Nordea and the Finnish financial community have driven the adoption of global practices and standards, including the customer-to-bank space. Finland’s national migration end-date for credit transfers was set with ambition for the end of October 2011. This date is just around the corner, and at present the share of SEPA transactions in Finland is approaching 80%.

More generally in the European banking sector uncertainty has been used as an excuse not to promote SEPA and finalise the product offerings. For many banks, SEPA seems to be more a threat than an opportunity, due to the fact that it opens up the competition for corporate customers’ cash management business. Obviously this hesitation cannot work in favour of the bank or its customer in the long run.

Uncertainty Fosters Hesitation

Nordea is working to remove uncertainty around the corporate SEPA projects and to provide clarity to the requirements. The migration end-date regulation, which includes adoption of many components enabling increased efficiency for customer cash management processes is a welcome development.

Efficiency gains include:

  • The end-to-end transparency of the payment process.
  • The one day execution time (created in the PSD).
  • The inclusion of the usage of ISO 20022 standard for the customer.
  • The regulation text is not yet final, but it is likely to include an obligation for the bank to offer ISO standard at least when a customer requests it.

For further innovation and design of a more effective payment infrastructure, customers should pay attention to the way the common user voice is channelled to the pan-European design-table. So far it has been challenging to identify whose message best reflects the overall demand in SEPA. Requirements set by the corporate community should and shall be heard when deciding on the focus areas for the continued development of format and process standards. Here again, non-clarity leaves room for hesitation, uncertainty and challenges to the decision-making on investments towards future. This is equally relevant to corporate processes and to payment infrastructure.

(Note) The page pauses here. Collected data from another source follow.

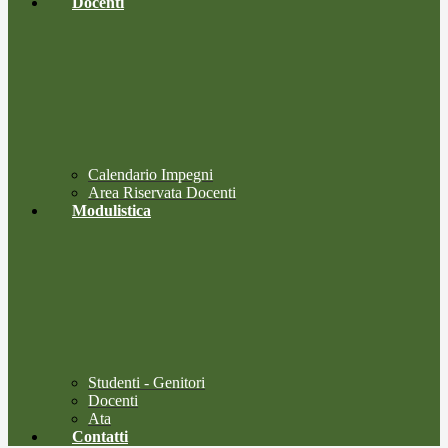
Docenti
Calendario Impegni
Area Riservata Docenti
Modulistica
Studenti - Genitori
Docenti
Ata
Contatti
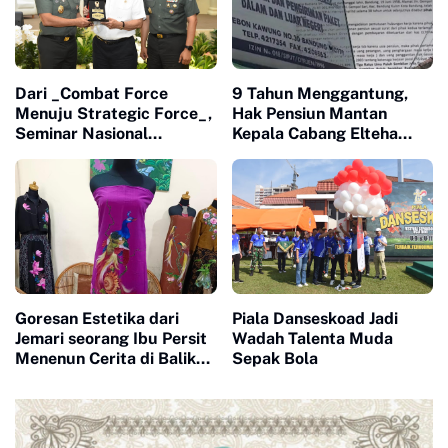
Dari _Combat Force
9 Tahun Menggantung,
Menuju Strategic Force_,
Hak Pensiun Mantan
Seminar Nasional
Kepala Cabang Elteha
Seskoad Bahas Masa
Internasional Tak Kunjung
Depan TNI AD
Cair
Goresan Estetika dari
Piala Danseskoad Jadi
Jemari seorang Ibu Persit
Wadah Talenta Muda
Menenun Cerita di Balik
Sepak Bola
Tas & Kain Lukis Bali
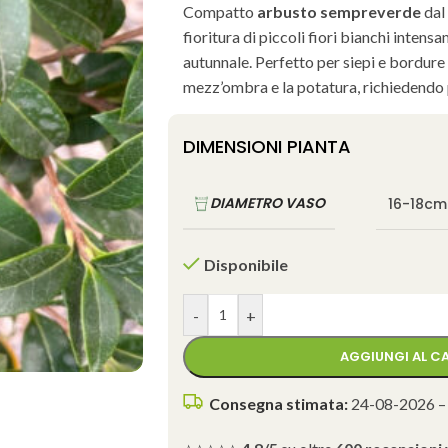
Compatto
arbusto sempreverde
dal 
fioritura di piccoli fiori bianchi inten
autunnale. Perfetto per siepi e bordure o 
mezz’ombra e la potatura, richiedendo
DIMENSIONI PIANTA
DIAMETRO VASO
16-18cm
Disponibile
-
+
AGGIUNGI AL C
Consegna stimata:
24-08-2026 –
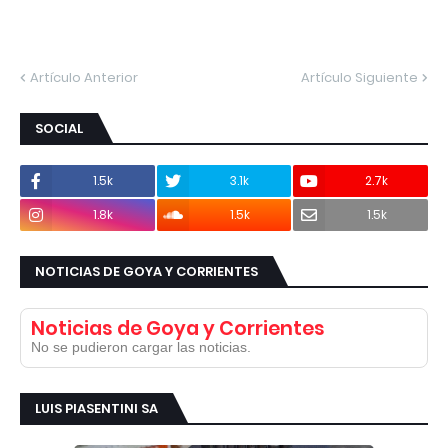
Artículo Anterior
Artículo Siguiente
SOCIAL
1.5k
3.1k
2.7k
1.8k
1.5k
1.5k
NOTICIAS DE GOYA Y CORRIENTES
Noticias de Goya y Corrientes
No se pudieron cargar las noticias.
LUIS PIASENTINI SA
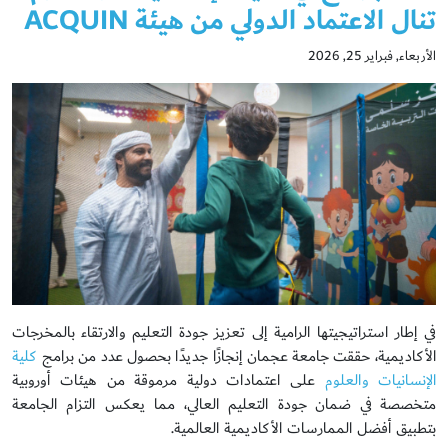
تنال الاعتماد الدولي من هيئة ACQUIN
الأربعاء, فبراير 25, 2026
في إطار استراتيجيتها الرامية إلى تعزيز جودة التعليم والارتقاء بالمخرجات
الأكاديمية، حققت جامعة عجمان إنجازًا جديدًا بحصول عدد من برامج
كلية
الإنسانيات والعلوم
على اعتمادات دولية مرموقة من هيئات أوروبية
متخصصة في ضمان جودة التعليم العالي، مما يعكس التزام الجامعة
بتطبيق أفضل الممارسات الأكاديمية العالمية.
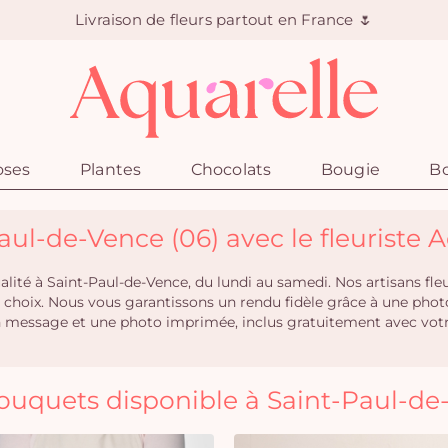
Livraison de fleurs partout en France 🌷
oses
Plantes
Chocolats
Bougie
Bo
Paul-de-Vence (06) avec le fleuriste 
qualité à Saint-Paul-de-Vence, du lundi au samedi. Nos artisans 
re choix. Nous vous garantissons un rendu fidèle grâce à une pho
n message et une photo imprimée, inclus gratuitement avec votre
ouquets disponible à Saint-Paul-de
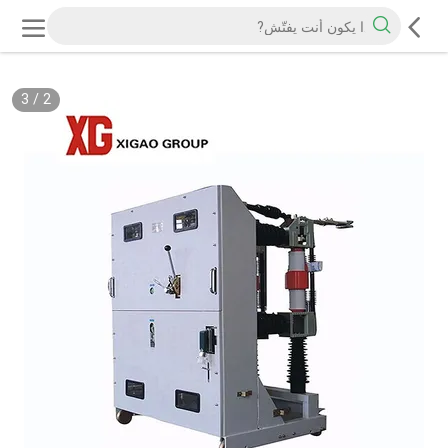
3
/
2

A Collective Effort Leads to Full Benefits

Early experience regarding SEPA has proven that instead of being a mere technical requirement, it can pave the way for enormous efficiencies in corporate processes related payments and reconciliation. Now that the first national migration deadlines are approaching, the importance of a unanimous approach from the banking community has been highlighted. If customers are convinced of the end-to-end interoperability, they are much more likely to make the effort to fully harvest the process streamlining opportunity.